REPUBLIKA.CO.ID, JAKARTA -- Associate Director BUMN Research Group Lembaga Management Fakultas Ekonomi Bisnis (FEB) Universitas Indonesia (UI) Toto Pranoto mengatakan periode 25 tahun pertama Kementerian Badan Usaha Milik Negara (BUMN) dimulai dengan gagasan menarik lewat peningkatan value creation.

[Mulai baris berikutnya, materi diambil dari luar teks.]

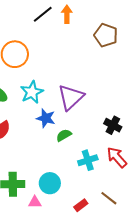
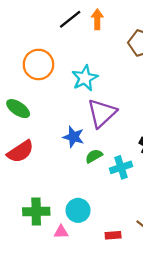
cyan star: (32, 92) -> (85, 78), moved
cyan cross: (88, 160) -> (121, 167), moved
red rectangle: (81, 205) -> (113, 235), turned 32

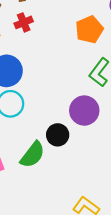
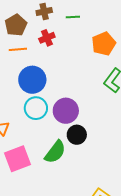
purple circle: (84, 111) -> (66, 111), moved

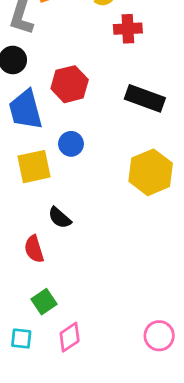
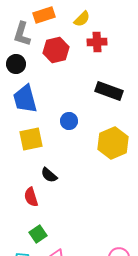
red hexagon: (70, 84) -> (56, 50), moved
blue circle: (71, 144) -> (69, 121), moved

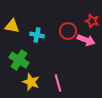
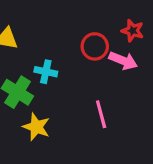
cyan cross: (37, 35) -> (46, 72), moved
pink line: (58, 83) -> (101, 114), moved

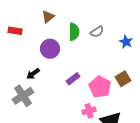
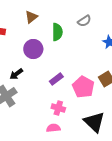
gray semicircle: (97, 32) -> (84, 21), moved
pink cross: (89, 111) -> (58, 108), moved, turned 32

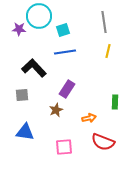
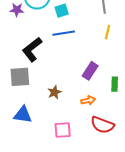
black L-shape: (34, 68) -> (32, 49), turned -85
purple rectangle: (67, 89) -> (90, 71), moved
gray square: (22, 95) -> (20, 77), size x1.5

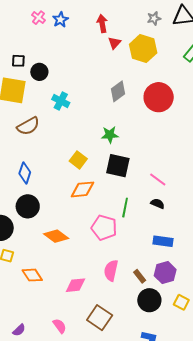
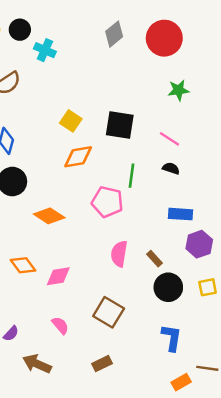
black circle: (39, 72) -> (20, 30), moved
green star: (110, 135) -> (179, 90), moved
purple hexagon: (165, 273) -> (199, 244), moved
pink diamond: (75, 285) -> (58, 276), moved
yellow square: (181, 302) -> (208, 287), turned -35

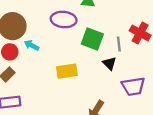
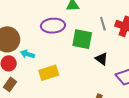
gray line: (119, 44) -> (103, 24), moved
yellow rectangle: (67, 71) -> (49, 73), moved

Toto menyampaikan rencana merampingkan jumlah BUMN tapi punya daya saing besar, telah dicanangkan sejak era Menteri BUMN pertama, Tanri Abeng pada 1990-2000. "Dalam dokumen masterplan BUMN pada 1999/2000, caranya melalui restrukturisasi BUMN menjadi beberapa holding company," ujar Toto saat dihubungi Republika di Jakarta, Kamis (4/5/2023).
Namun, lanjut Toto, implementasi di lapangan tidak semudah kenyataan. Hal ini tak lepas dari perubahan roda pemerintahan yang membuat langkah pembentukan holding menjadi sulit terealisasi.
"Implementasinya agak terseok karena presiden datang silih berganti dan fokus pada masterplan BUMN tidak dijalankan dengan disiplin," ucap Toto.
Toto menyampaikan, gagasan percepatan daya saing BUMN lewat pembentukan holding company lebih dipercepat pada era Rini Soemarno dan Erick Thohir. Toto menyampaikan akselerasi pembentukan holding diharapkan dapat segera mengurangi kondisi pareto BUMN, yang mana hanya sedikit BUMN yang mempunyai kontribusi besar bagi negara.
Toto mengatakan sejumlah holding company terbukti sudah menunjukan efektivitas dalam penciptaan nilai yang meningkat. Misalnya, holding Semen Indonesia, holding pertambangan MIND ID, hingga holding Ultra Mikro.
"Namun beberapa holding lainnya masih jalan di tempat, bahkan sebagian ada yang merugi. Artinya perlu perbaikan mekanisme kerja sehingga value creation holding BUMN bisa segera terealisasi," kata Toto menambahkan.